Record extracts>
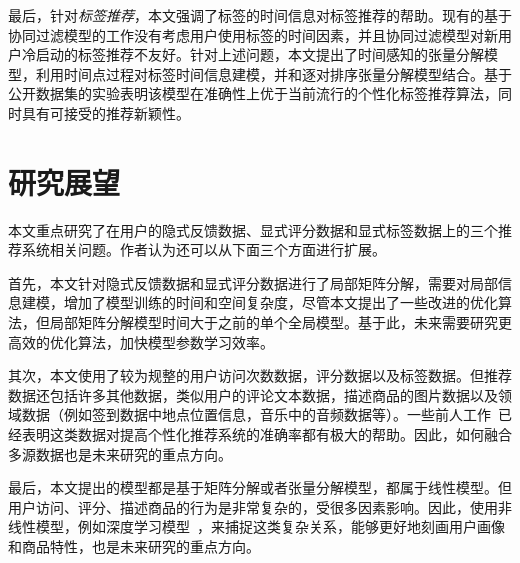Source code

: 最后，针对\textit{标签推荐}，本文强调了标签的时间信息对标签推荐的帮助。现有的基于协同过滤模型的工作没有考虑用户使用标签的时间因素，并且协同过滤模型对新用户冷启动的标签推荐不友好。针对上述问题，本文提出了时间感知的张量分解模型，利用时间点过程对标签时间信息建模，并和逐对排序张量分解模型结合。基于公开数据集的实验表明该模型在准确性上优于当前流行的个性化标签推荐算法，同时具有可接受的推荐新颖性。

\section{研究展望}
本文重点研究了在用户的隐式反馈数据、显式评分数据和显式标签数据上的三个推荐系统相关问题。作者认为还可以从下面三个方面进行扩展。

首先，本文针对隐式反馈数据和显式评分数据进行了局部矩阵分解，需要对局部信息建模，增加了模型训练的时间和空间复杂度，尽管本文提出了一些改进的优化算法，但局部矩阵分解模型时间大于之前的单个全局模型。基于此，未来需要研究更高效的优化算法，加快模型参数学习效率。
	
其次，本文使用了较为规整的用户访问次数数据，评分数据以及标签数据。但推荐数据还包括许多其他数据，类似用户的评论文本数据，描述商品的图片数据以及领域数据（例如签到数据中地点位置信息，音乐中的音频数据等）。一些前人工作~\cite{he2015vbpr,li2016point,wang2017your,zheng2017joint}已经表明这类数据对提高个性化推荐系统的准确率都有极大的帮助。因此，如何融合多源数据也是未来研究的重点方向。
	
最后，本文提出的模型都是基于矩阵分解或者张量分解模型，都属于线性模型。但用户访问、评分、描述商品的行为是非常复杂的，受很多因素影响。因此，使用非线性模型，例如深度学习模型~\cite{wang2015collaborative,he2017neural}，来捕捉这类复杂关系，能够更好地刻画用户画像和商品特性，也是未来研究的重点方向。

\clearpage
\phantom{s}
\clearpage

Try it>
Leave out the images and copy all remaining data word for word.

Written solution>
Source code

: 最后，针对\textit{标签推荐}，本文强调了标签的时间信息对标签推荐的帮助。现有的基于协同过滤模型的工作没有考虑用户使用标签的时间因素，并且协同过滤模型对新用户冷启动的标签推荐不友好。针对上述问题，本文提出了时间感知的张量分解模型，利用时间点过程对标签时间信息建模，并和逐对排序张量分解模型结合。基于公开数据集的实验表明该模型在准确性上优于当前流行的个性化标签推荐算法，同时具有可接受的推荐新颖性。

\section{研究展望}
本文重点研究了在用户的隐式反馈数据、显式评分数据和显式标签数据上的三个推荐系统相关问题。作者认为还可以从下面三个方面进行扩展。

首先，本文针对隐式反馈数据和显式评分数据进行了局部矩阵分解，需要对局部信息建模，增加了模型训练的时间和空间复杂度，尽管本文提出了一些改进的优化算法，但局部矩阵分解模型时间大于之前的单个全局模型。基于此，未来需要研究更高效的优化算法，加快模型参数学习效率。
	
其次，本文使用了较为规整的用户访问次数数据，评分数据以及标签数据。但推荐数据还包括许多其他数据，类似用户的评论文本数据，描述商品的图片数据以及领域数据（例如签到数据中地点位置信息，音乐中的音频数据等）。一些前人工作~\cite{he2015vbpr,li2016point,wang2017your,zheng2017joint}已经表明这类数据对提高个性化推荐系统的准确率都有极大的帮助。因此，如何融合多源数据也是未来研究的重点方向。
	
最后，本文提出的模型都是基于矩阵分解或者张量分解模型，都属于线性模型。但用户访问、评分、描述商品的行为是非常复杂的，受很多因素影响。因此，使用非线性模型，例如深度学习模型~\cite{wang2015collaborative,he2017neural}，来捕捉这类复杂关系，能够更好地刻画用户画像和商品特性，也是未来研究的重点方向。

\clearpage
\phantom{s}
\clearpage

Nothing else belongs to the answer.